We share with you Sister Joyce Meyer’s latest blog for the Global Sisters Report

Become like children and reclaim our connection with wisdom

(Unsplash/Melissa Askew)

In a recent webinar for FutureChurch, Sr. Sandra Schneiders described religious life as a “highly specific way to structure, organize and express one’s relationship with Ultimate Reality,” a life that is a “total, irrevocable, self-donation to God,” … a “single-minded search for God.”

We know from Scripture that the God we seek is the God longing to be found, and that we have an innate capacity for genuine and direct experience of God, often called mystical.
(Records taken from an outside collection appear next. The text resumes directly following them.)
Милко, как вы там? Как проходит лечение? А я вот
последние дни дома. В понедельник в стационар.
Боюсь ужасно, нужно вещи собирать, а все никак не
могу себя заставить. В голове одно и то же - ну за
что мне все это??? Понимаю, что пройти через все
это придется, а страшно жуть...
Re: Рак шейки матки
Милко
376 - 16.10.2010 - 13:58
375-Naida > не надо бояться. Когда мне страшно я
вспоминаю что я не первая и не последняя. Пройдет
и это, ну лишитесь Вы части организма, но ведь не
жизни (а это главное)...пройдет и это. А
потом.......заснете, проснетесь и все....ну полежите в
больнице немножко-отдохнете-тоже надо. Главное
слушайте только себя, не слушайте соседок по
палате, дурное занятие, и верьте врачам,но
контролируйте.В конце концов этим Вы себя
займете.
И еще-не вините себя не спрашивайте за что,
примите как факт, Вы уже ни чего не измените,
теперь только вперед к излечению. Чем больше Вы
For some who have experienced spiritual and sexual abuse, whether religious or lay, the light of this capacity for deep connection to wisdom dwelling within seems an impossible dream. For them, mystical experiences are only for special people, not us ordinary or wounded ones. However, theologian Karl Rahner refutes this in a collection of lectures in Theological Investigations, 1961-92. He said it is time to move mysticism from the margins to the heart of being Christian. Thus, any and all wounded Christians are included.

The reclaiming of this light of our innate connection with God may send us back to our childhood where God often begins to invite intimate relationship. In a recent posting Richard Rohr tells his story of a childhood mystical experience in his parents’ living room as a 5-year-old at Christmas. Gazing at the sparkling lighted tree, he suddenly knew the world to be totally good and himself to be totally loved. He never told anyone about this, which he notes as an ego decision. He suggests he does not think such experiences are uncommon and then implies it may be time to claim them and share them with one another. They are part of our human experience.